As the struggling economy makes saving for college that much harder, parents working with financial advisers are saving more for higher education than those who do not work with planners, according to a new study by Fidelity Investments.
The fourth annual College Savings Indicator study found that the percentage of college costs parents are projected to meet is 16%, down from 18% last year and 24% in 2007, the Fidelity survey's first year.
However, those who work with an adviser are projected to meet 28% of college costs, down from 34% last year. And 88% of parents working with advisers have started saving for college, compared with 67% who are not working with an adviser.
Financial advisers are giving help beyond the usual savings and distribution strategies, the survey said; 25% of advisers helped clients research schools, up from 13% last year.
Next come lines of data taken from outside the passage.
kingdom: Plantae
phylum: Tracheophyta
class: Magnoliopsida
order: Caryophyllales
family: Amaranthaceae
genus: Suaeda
Thirty percent of advisers are now helping parents navigate the financial aid process, up from 16%, and 37% are helping to secure funds, up from 20%.
Fifty-one percent of families reported that they were familiar with 529 college savings plans, up from 40% in 2009. Among those parents who have not begun to save, but plan to do so, 30% said they intend to open a 529 plan, up from about 18% in 2009 and 15% in 2007.
More than 40% of parents with preschool-aged children have started saving for college costs in a dedicated account, compared with only 28% of parents with children in high school. Parents with preschool-aged children have saved a median amount of $8,000, slightly less than parents with middle school children ($10,000) and high school children ($17,000).